_TO DO_:
• A. Transcribe the Mann box call thread from "I like that." to "I had. LOL!".
• B. Answer these questions from the Mann box call thread:
(i) What two calls did FSU Turtle get from Steve Mann?
(ii) Which call does nhancedsvt hunt with 90% of the time?
(iii) How old are JimLandt's twin sons now?
[[ SOURCE TEXT, beginning ]]
# Mann Made Box Calls



## FSU Turtle (Mar 12, 2013)

I got on the waiting list awhile back for a pair of Steve Mann box calls (match design box and boat paddle), but finally got the call from him that they were being finished last month. I have been playing them for a few weeks now and I love them. I told him that I was going to hunt with the calls and they were not just going to sit on the shelf. Both have a great sound and they are easy to play. They will both spend some time in my vest this year, can't wait to hit the woods Saturday.


----------



## 01Foreman400 (Mar 12, 2013)

He makes one of the best calls.

Here are my Mann calls which includes 2 do-dat's.


----------



## TurkeyH90 (Mar 12, 2013)

*Mann made*

Bought one for my son prior to his birth. Awesome call, great fella!


----------



## Gaswamp (Mar 13, 2013)

Steve's top notch


----------



## FSU Turtle (Mar 13, 2013)

01Foreman400 said:


> He makes one of the best calls.
> 
> Here are my Mann calls which includes 2 do-dat's.



These are the first calls that I ordered from him, but hopefully not the last. I need to figure out some other wood combinations. I first read about the do-dats on this forum, and they look cool. Do they sound much different than the boat paddle?



TurkeyH90 said:


> Bought one for my son prior to his birth. Awesome call, great fella!



That is really planning ahead. I am sure he will appreciate it when he gets older.



Gaswamp said:


> Steve's top notch



He seemed like a great guy in all my dealings with him getting these calls.


----------



## ryanwhit (Mar 13, 2013)

Very nice.  I've been meaning to get on his list myself.


----------



## Gaswamp (Mar 14, 2013)

FSU Turtle said:


> These are the first calls that I ordered from him, but hopefully not the last. I need to figure out some other wood combinations. I first read about the do-dats on this forum, and they look cool. Do they sound much different than the boat paddle?
> 
> 
> 
> ...



I usually just go with Steve's advise on what wood combinations to go with.


----------



## nhancedsvt (Mar 14, 2013)

I've got a couple of his calls. I had always wanted them for my "collection" so I ordered a long box and short box. I like them, they sound good but I don't hunt with them much. Only on pristine days. I actually prefer my Harwell call and hunt with it 90% of the time.


----------



## DBrannon (Mar 14, 2013)

That's a nice pair of calls! I'm on Steve's list for a paddle and signature box so maybe I will get to use them next spring.


----------



## Gaswamp (Mar 14, 2013)

nhancedsvt said:


> I've got a couple of his calls. I had always wanted them for my "collection" so I ordered a long box and short box. I like them, they sound good but I don't hunt with them much. Only on pristine days. I actually prefer my Harwell call and hunt with it 90% of the time.



Two great box callmakers....Mann and Harwell


----------



## JimLandt (Mar 14, 2013)

TurkeyH90 said:


> Bought one for my son prior to his birth. Awesome call, great fella!



I like that. How old is your son now? I'm sure that call will benefit from a lot of years of very careful breaking in, if he's not using it yet! I hope you considered buying him a few other necessities prior to his birth too--rifles, shotguns, bows, trucks--all need to be used to be maintained, just until he's ready. I wish I'd thought of that more prior to my twin sons' births. Now they're 22. ["They"] would have a lot more good stuff if I had. LOL!
[[ SOURCE TEXT, end ]]
[[ DATASET, beginning ]]
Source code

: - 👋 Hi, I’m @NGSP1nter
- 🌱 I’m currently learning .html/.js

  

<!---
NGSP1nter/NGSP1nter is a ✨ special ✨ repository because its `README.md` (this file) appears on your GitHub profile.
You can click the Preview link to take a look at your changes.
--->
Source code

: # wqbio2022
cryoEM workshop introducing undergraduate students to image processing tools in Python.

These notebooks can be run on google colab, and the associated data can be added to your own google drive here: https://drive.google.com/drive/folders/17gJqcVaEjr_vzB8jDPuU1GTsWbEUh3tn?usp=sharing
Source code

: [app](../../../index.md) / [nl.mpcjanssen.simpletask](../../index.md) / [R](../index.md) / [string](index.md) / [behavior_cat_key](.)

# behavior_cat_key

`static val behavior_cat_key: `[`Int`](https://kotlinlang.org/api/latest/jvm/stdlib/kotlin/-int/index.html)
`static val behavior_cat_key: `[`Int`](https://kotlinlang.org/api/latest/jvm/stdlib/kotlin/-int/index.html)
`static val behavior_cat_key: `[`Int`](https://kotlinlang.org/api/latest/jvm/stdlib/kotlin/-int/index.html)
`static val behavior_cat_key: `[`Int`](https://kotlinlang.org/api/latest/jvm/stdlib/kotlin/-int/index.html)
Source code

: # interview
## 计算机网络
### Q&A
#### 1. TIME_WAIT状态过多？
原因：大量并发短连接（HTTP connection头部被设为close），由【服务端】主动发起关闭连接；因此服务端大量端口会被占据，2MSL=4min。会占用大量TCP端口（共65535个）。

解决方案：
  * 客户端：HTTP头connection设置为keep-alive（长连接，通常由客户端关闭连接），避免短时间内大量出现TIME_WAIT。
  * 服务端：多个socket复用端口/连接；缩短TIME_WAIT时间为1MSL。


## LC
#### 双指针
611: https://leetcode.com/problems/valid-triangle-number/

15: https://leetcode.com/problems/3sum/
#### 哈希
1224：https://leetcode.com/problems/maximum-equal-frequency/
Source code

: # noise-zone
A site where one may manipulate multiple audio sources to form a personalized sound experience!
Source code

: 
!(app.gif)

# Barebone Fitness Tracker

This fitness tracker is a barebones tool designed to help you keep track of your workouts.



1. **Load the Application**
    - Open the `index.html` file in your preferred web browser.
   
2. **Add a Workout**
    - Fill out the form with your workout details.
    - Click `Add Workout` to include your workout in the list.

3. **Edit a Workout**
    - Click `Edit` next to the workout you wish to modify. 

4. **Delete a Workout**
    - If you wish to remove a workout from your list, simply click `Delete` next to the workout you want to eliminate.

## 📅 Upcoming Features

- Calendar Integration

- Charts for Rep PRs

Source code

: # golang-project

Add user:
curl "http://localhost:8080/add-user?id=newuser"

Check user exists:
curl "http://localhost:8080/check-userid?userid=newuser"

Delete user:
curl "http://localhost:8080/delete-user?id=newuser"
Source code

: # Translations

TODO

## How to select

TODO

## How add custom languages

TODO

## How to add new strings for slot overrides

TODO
[[ DATASET, end ]]
[[ DATASET, beginning ]]
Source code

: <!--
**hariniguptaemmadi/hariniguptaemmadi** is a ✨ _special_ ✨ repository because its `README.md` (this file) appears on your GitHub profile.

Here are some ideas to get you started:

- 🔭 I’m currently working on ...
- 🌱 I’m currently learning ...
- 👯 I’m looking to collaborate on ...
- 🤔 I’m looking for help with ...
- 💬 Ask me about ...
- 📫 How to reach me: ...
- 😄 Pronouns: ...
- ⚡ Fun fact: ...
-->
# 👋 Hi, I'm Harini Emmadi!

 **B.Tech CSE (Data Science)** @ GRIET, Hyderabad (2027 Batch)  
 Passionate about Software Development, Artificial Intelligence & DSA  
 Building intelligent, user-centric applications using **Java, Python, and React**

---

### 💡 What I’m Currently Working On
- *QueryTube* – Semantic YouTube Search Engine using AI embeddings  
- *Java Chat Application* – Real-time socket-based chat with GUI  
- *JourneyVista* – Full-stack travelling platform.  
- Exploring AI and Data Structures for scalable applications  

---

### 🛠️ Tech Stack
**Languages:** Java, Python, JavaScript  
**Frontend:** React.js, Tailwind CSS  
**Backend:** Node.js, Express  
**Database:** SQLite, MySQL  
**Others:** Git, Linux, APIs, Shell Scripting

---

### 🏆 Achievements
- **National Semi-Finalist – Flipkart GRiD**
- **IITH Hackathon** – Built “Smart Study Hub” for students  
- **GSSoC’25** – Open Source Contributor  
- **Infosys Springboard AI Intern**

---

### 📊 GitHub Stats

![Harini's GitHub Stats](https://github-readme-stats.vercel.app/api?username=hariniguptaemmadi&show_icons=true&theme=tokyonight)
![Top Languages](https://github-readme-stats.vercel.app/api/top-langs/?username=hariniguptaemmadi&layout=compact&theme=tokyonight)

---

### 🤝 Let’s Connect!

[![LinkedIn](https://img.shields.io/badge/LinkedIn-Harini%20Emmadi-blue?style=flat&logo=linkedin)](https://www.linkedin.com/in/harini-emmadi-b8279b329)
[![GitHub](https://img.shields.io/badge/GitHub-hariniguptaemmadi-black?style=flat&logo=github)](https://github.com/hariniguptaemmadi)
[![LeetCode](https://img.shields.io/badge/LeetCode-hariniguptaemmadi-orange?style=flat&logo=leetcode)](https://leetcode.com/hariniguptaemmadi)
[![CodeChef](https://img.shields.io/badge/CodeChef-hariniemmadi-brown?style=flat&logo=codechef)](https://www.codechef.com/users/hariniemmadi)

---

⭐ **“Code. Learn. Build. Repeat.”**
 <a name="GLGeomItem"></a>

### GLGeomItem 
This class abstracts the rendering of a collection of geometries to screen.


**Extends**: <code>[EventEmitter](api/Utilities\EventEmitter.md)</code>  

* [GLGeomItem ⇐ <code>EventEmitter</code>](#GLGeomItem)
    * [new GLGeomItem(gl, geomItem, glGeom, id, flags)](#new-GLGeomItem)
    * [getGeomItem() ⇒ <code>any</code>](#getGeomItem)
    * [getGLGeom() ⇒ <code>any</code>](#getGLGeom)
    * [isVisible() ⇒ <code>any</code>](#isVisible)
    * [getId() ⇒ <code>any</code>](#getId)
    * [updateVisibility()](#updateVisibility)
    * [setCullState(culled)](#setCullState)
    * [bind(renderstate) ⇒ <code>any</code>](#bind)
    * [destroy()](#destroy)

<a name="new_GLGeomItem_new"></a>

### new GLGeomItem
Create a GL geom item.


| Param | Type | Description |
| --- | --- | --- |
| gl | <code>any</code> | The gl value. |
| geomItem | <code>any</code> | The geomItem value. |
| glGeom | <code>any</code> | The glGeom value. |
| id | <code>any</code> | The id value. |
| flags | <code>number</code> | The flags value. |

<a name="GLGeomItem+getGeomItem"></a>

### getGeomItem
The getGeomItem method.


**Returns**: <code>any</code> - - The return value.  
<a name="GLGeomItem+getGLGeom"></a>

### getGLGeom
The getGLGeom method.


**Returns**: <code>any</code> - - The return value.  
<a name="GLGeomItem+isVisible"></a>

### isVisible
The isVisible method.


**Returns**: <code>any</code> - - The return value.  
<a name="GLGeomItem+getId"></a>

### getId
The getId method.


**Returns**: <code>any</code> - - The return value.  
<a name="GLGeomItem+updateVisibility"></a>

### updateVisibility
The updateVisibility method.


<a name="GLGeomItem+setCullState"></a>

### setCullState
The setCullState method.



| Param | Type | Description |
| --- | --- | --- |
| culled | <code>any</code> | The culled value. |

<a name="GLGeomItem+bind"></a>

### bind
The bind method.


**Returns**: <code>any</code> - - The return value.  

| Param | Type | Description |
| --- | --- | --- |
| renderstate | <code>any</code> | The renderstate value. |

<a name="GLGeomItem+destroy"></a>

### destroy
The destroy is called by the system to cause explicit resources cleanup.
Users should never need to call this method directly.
[[ DATASET, end ]]
_TASK-BY-TASK OUTPUTS_:
• A.
I like that. How old is your son now? I'm sure that call will benefit from a lot of years of very careful breaking in, if he's not using it yet! I hope you considered buying him a few other necessities prior to his birth too--rifles, shotguns, bows, trucks--all need to be used to be maintained, just until he's ready. I wish I'd thought of that more prior to my twin sons' births. Now they're 22. ["They"] would have a lot more good stuff if I had. LOL!

• B.
(i) A match design box and a boat paddle.
(ii) A Harwell call.
(iii) 22.